SEARCH

SEARCH BY CITATION

To the Editor: —I applaud Straus et al.1 for evaluating a combination of clinical findings—history of chronic obstructive pulmonary disease (COPD), wheezes, and forced expiratory time (FET)—in evaluating test measures for COPD and for assessing time intervals for performing bedside maneuvers. However, I take issue with several points in the article. First, the authors downplay the significance of a forced expiratory time >9 seconds because the post-test probability increases only from 10% to 40%. A positive FET does have merit, insofar as spirometric testing, the gold standard, will be ordered. Second, the authors infer that the absence of the combination excludes COPD. A pretest probability of 40% decreases only to 17% with a likelihood ratio (LR) of 0.3. I doubt any clinician would dismiss COPD with a post-test probability of 17%. Third, the authors arrived at the LR +59 for the combination by multiplying LRs for each.
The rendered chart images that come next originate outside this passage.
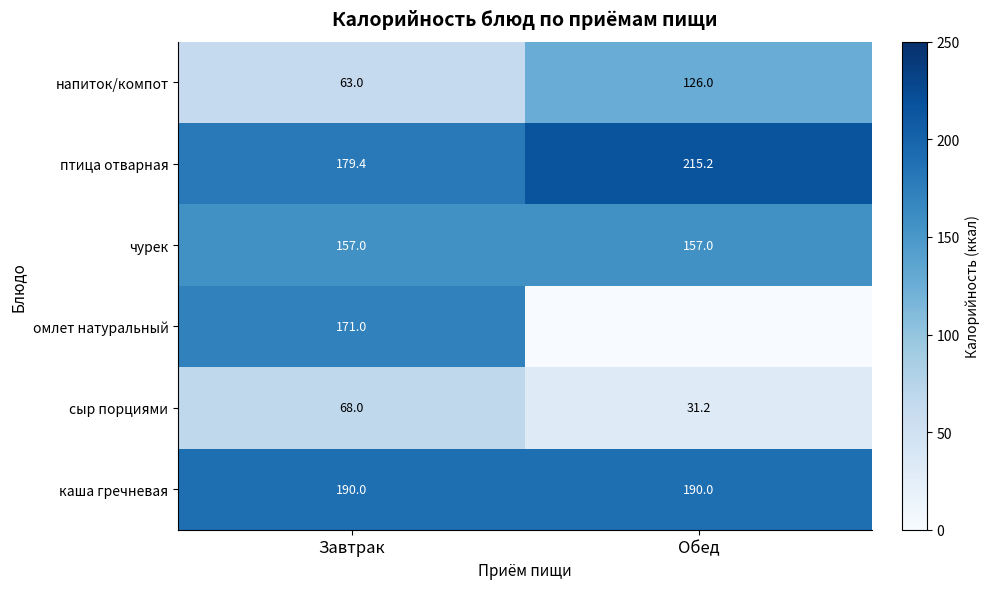

At which category does the chart reach its minimum across all series?

Обед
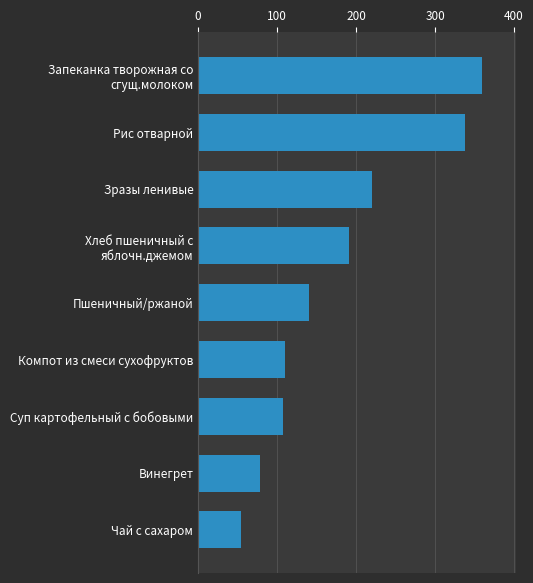

True or false: the data shows 185.9 at Пшеничный/ржаной.

False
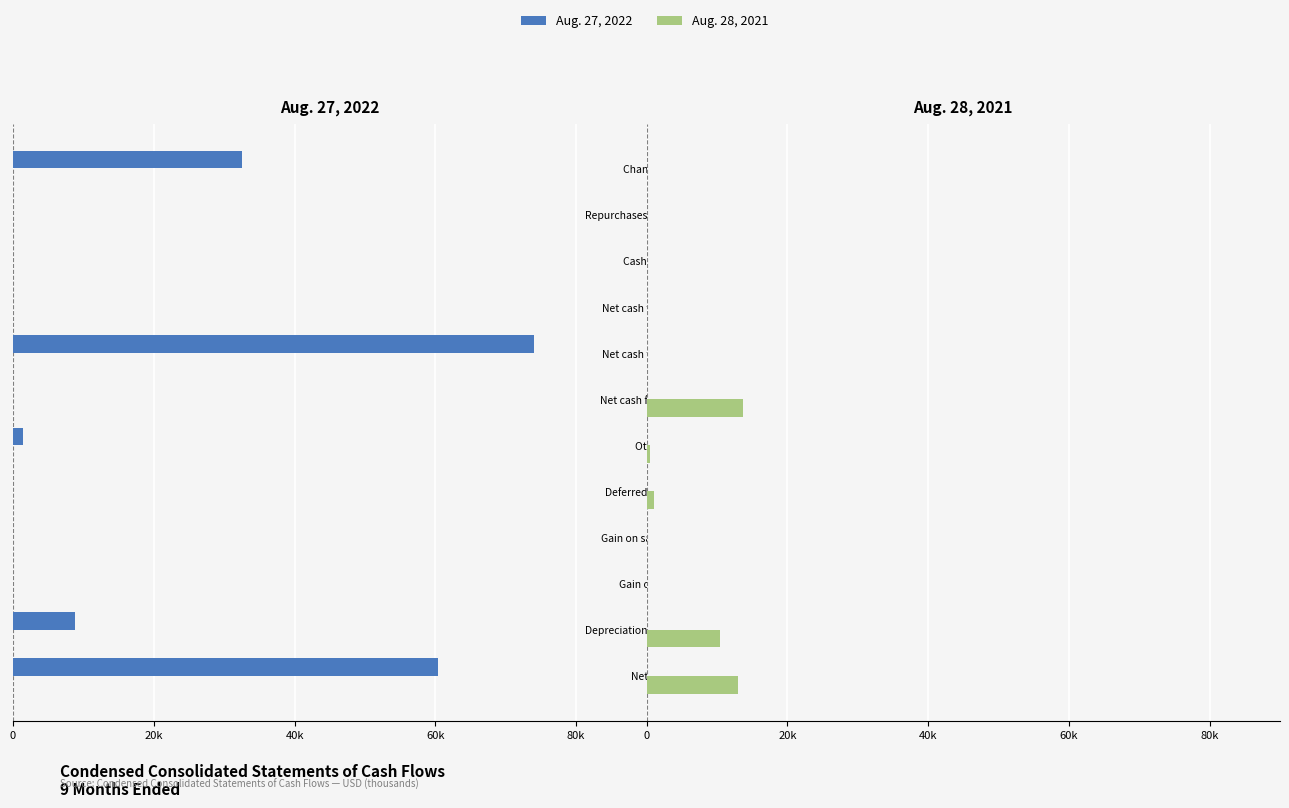

Reading right to left, what are all the values shown in this chart?

Aug. 27, 2022: -32496	10263	18734	29275	-74066	12295	-1425	2856	4603	53061	-8732	-60319
Aug. 28, 2021: -7188	-5566	-6321	-12652	-8213	13677	478	1053	-68	0	10458	13001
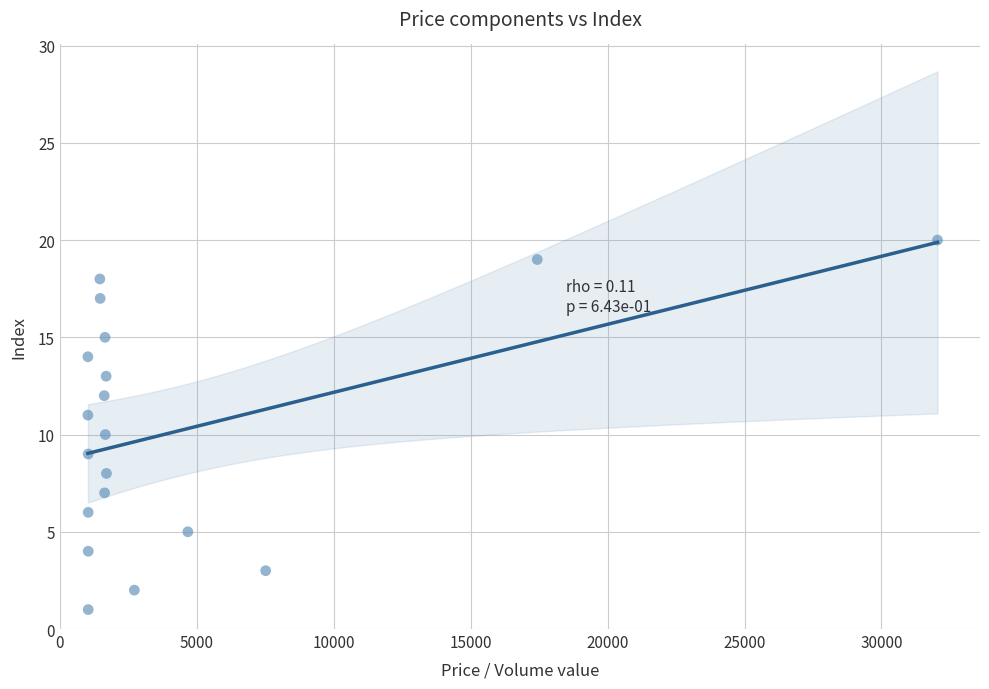

What is the range of Y values (max minus min)?

19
They have included “crude” LRs without corresponding sensitivities and specificities for history of COPD or FET. The sensitivities, specificities, and likelihood ratios could be calculated from a 2 × 2 table using spirometry positive (disease) and spirometry negative (no disease) with index test positive (combination of findings) and index test negative (2/3 positive, 1/3 positive, or 0/3 positive) categories. Finally, I find it odd that the sensitivity for wheezing is 35% and the “estimated” sensitivity for the combination is 70% based on the LR −0.30. In order to obtain an LR +59, the false-positive rate must be slightly higher than 1%. As a result, LR− is represented by 30%/99% or 0.30. Intuitively, combinations of findings are much more likely to have lower sensitivities than single findings, whereas the specificity would be expected to be higher with combinations than with one finding.2David A. Nardone, MD,Hillsboro, Ore, VHA Medical Center, Professor Emeritus, Oregon Health Sciences University.